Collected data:
- Opening Delimiter -

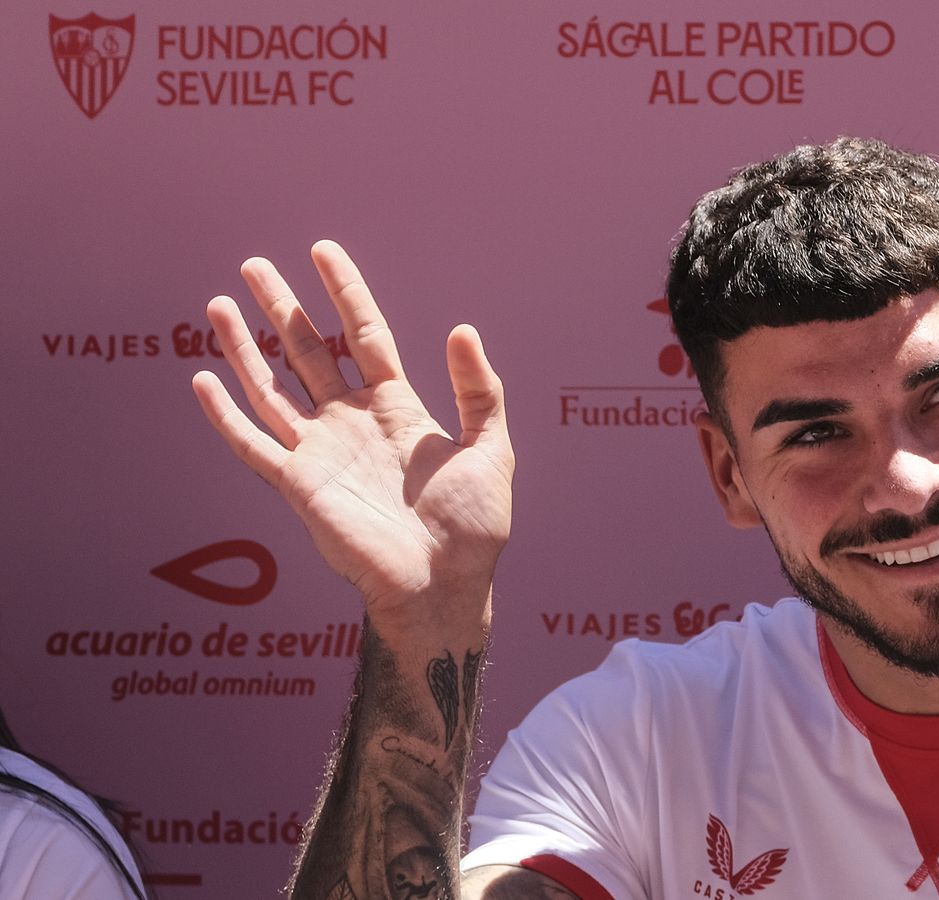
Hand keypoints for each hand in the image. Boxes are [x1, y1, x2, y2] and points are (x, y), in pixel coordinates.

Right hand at [192, 241, 513, 622]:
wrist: (444, 586)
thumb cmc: (473, 526)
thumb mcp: (490, 449)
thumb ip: (479, 392)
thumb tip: (462, 328)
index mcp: (398, 409)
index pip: (364, 336)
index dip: (345, 293)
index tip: (322, 250)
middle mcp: (353, 424)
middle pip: (309, 352)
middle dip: (283, 308)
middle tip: (256, 264)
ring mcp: (322, 453)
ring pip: (272, 388)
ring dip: (244, 348)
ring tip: (220, 304)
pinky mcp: (298, 486)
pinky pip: (252, 444)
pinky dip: (226, 414)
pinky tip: (202, 379)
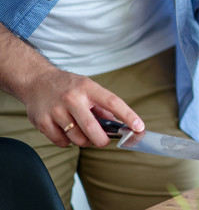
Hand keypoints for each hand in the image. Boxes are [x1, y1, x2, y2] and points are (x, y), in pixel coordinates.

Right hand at [20, 67, 143, 147]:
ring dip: (84, 141)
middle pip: (91, 128)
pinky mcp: (42, 121)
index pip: (113, 102)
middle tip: (103, 141)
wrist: (35, 80)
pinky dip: (67, 142)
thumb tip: (119, 125)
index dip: (128, 116)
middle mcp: (72, 98)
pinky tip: (66, 131)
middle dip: (101, 140)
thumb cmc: (67, 86)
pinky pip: (61, 141)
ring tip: (82, 133)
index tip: (139, 127)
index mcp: (88, 88)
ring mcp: (56, 110)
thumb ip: (102, 106)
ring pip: (76, 138)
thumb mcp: (88, 87)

- Closing Delimiter -

EXERCISE DESCRIPTION:
Quote exactly, and only, the lines from the one containing "middle mcp: (353, 424)" through the last line of the records above, both included; leave out any pictures.

EXERCISE ANSWER:
middle mcp: (353, 424)
middle pip: (309, 352)
middle dip: (283, 308)
middle tip: (256, 264)
ring mcp: (322, 453)
ring pip: (272, 388)
ring dip: (244, 348)
ring tip: (220, 304)
pinky mcp: (298, 486)
pinky pip: (252, 444)
pinky dip: (226, 414)
pinky tip: (202, 379)
Hand keypoints for each hand in the image. Boxes are [x1, y1, x2, y2] and points are (x, y), in pixel coordinates.

Right hand at [20, 67, 143, 147]:
ring dip: (84, 141)
middle pip: (91, 128)
pinky mcp: (42, 121)
index pip: (113, 102)
middle tip: (103, 141)
wrist: (35, 80)
pinky dip: (67, 142)
thumb tip: (119, 125)
index dip: (128, 116)
middle mcp: (72, 98)
pinky tip: (66, 131)
middle dip: (101, 140)
thumb cmc: (67, 86)
pinky pip: (61, 141)
ring tip: (82, 133)
index tip: (139, 127)
index mcp: (88, 88)
ring mcp: (56, 110)
thumb ip: (102, 106)
ring pip: (76, 138)
thumb mcp: (88, 87)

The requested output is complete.